On May 1, 2017, in Gray v. United of Omaha Life Ins. Co. (C.D.Cal. 2017) a California federal district court judge sitting in Los Angeles held that the time make a disability claim under ERISA begins to run, not “at the onset of the disability,” but rather when the “period of covered disability” ends.  (Id. at *1.)  In doing so, the court upheld the validity of California Insurance Code section 10350.7, as to when a claim accrues under ERISA.

In Gray, the insured employee worked for a Southern California television station, and was badly injured and disabled in May 2011 car accident.  (Id. at *1.)  Through deception and “stonewalling” by plaintiff’s former employer, plaintiff was unable to file a disability claim until August 2015.  (Id. at *1-2.)  The insurer denied the claim on the ground it was “not timely filed,” based on limitation provision in the insurance plan which was tied to “the day disability commences.”  (Id. at 2-4.)  California Insurance Code section 10350.7, however, provides that a proof of loss is not due, and therefore, the limitation period does not commence, until “after the termination of the period for which the insurer is liable.”  Under California law, insurers can use different language in an insurance plan provided it is “not less favorable in any respect to the insured or the beneficiary.”  (California Insurance Code section 10350.)

Gray held that the phrase the “period for which the insurer is liable” in section 10350.7 “refers to the entire period of disability, and proof of loss is not required until that period ends.”  (Id. at *9 (emphasis added).)  Therefore, Gray held that the insurance policy’s language requiring proof of loss “from the date of the disability’s onset” was less favorable, and thus in violated section 10350.  (Id. at *9.)

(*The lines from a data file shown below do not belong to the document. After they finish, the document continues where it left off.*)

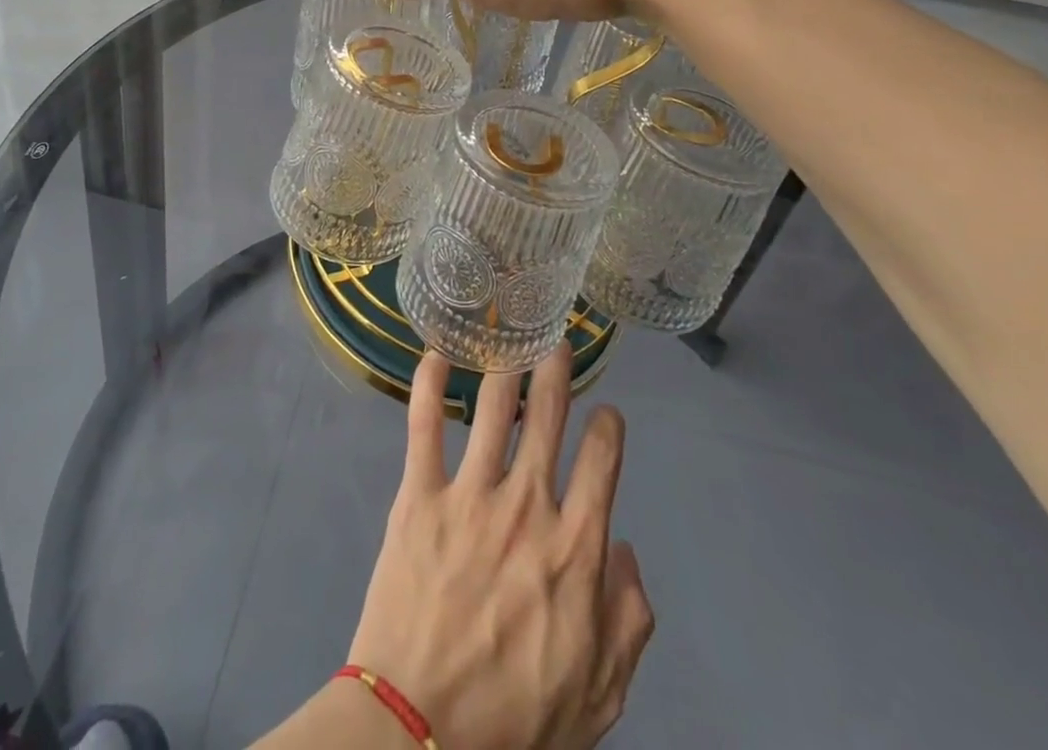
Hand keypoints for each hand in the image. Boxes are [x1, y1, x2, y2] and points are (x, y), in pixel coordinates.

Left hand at [343, 349, 655, 749]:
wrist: (421, 731)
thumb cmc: (515, 720)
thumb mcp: (599, 694)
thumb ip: (628, 621)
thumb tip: (627, 551)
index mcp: (575, 551)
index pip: (602, 465)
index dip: (608, 429)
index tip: (607, 411)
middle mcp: (527, 507)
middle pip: (547, 419)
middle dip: (556, 374)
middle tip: (557, 343)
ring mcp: (469, 495)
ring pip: (492, 410)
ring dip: (505, 367)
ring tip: (509, 336)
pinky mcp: (419, 495)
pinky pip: (423, 425)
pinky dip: (427, 383)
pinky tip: (434, 353)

Pursuant to Gray, in California, the proof of loss requirement, and related time to submit a claim, is dependent on when the disability ends, not when it starts.  This is a critical ruling which significantly extends the time an insured in California can submit a claim for disability benefits under an ERISA policy.  Combined with other recent decisions, Gray demonstrates that the insured-friendly California laws, and the federal courts decision to uphold and enforce them, is creating a uniquely favorable legal environment in California for challenging insurance company denials of ERISA disability claims.